3/27/17
Yours truly is a free trade enthusiast, not a free trade
dogmatist. The editors of the Wall Street Journal and most of the Republican
Party, however, are largely defined by their blind devotion to the latter, scrupulously
adhering to the jots and tittles that they have somehow decided are the essence
of a sound free trade policy. As the
incense burning on the altars of the free trade gods began to smolder in the
face of the cold winds of reality, the Journal,
in a 3/10/17 lead editorial, tried to reignite the flames by trotting out an
argument in favor of free trade that is technically true but flawed not far beneath
the surface. I attempted to call out the
Journal on this argument in a letter,
but, alas, the missive was never published.
I thought I’d share it with my readers.
While this might not be the most entertaining of my pieces, those of you
who share my enthusiasm for economics should enjoy it:
3/10/17
The Journal is
right (“How to Think About the Trade Deficit,” 3/10/17) when it states that the
national payments must “balance” and hence that a trade deficit must be
accompanied by a capital surplus of the same size. However, the Journal makes it sound as if the capital surplus arises because our
trading partners are falling all over themselves to invest in U.S. businesses,
real estate, and other hard assets. The
Journal gives short shrift to the
reality that the bulk of the capital surplus is invested in treasury securities
and mortgage and other asset backed securities.
It’s no accident that the era of huge trade deficits has coincided with
the era of huge budget deficits; while, as the Journal says, “foreigners are not forcing Washington to borrow,”

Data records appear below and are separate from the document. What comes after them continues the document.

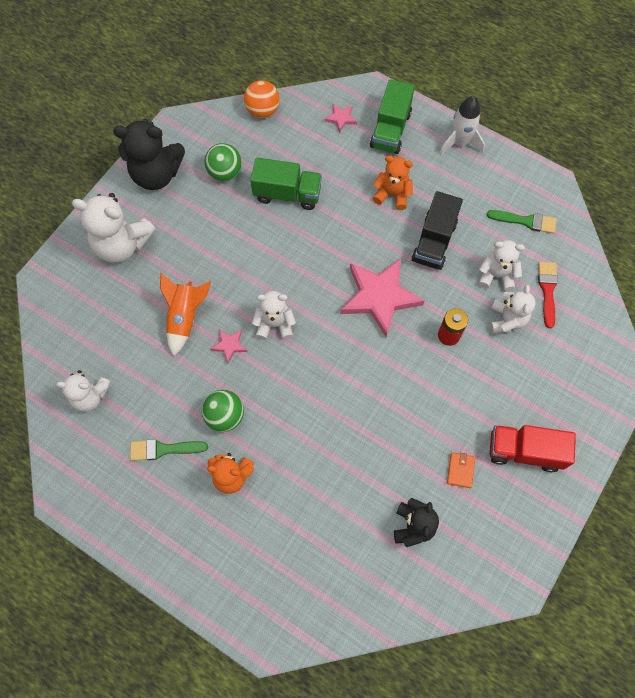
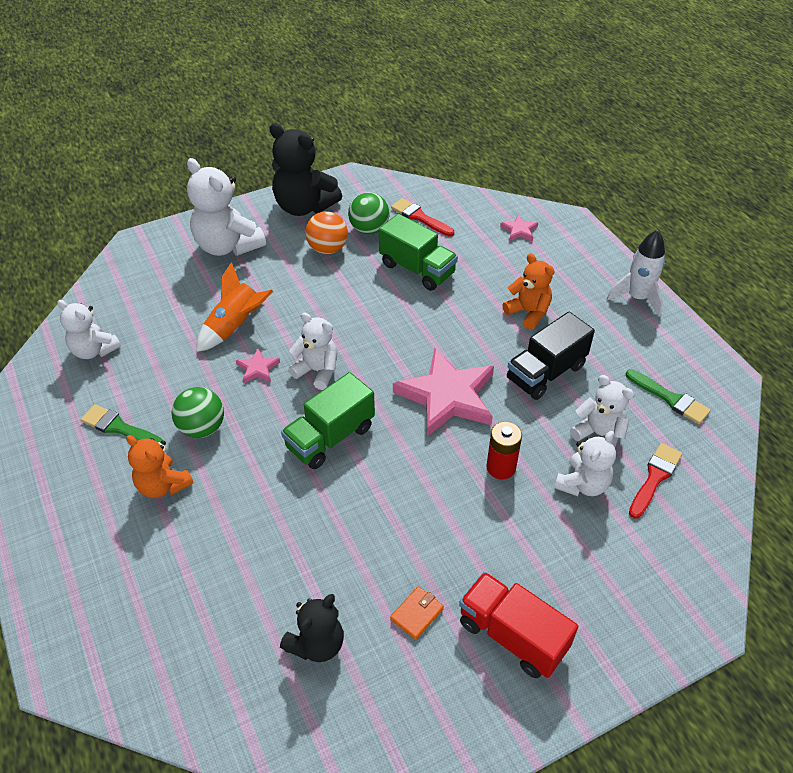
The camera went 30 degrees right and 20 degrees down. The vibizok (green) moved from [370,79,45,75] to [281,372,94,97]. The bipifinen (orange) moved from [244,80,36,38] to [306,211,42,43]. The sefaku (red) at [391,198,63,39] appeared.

all those foreign held dollars looking for a safe place to park surely make it
easier and cheaper for the politicians to borrow and spend. The Journal
is also correct when it states that “Americans are making millions of
individual decisions about how much to save,” but households’ being freed from
the necessity to save, and facing less incentive to save, by all those foreign
held dollars looking for a home surely skews those individual decisions in
favor or more spending and less saving.
To argue that a trade deficit is merely the flip side of a
capital surplus does not make the trade deficit a salubrious contributor to the
nation’s economic vitality. The trade
deficit and its companion capital surplus have intensified two troubling trends
of the last 30 or so years: a rapidly
growing government and an alarming drop in the savings rate. The former is expensive and detrimental to
the principles of freedom on which this country was founded. The latter is reflective of a deterioration
in the national character. Both necessitate
the importation of capital. Those who
think being dependent on foreign oil is dangerous ought to contemplate the
perils of being dependent on foreign capital.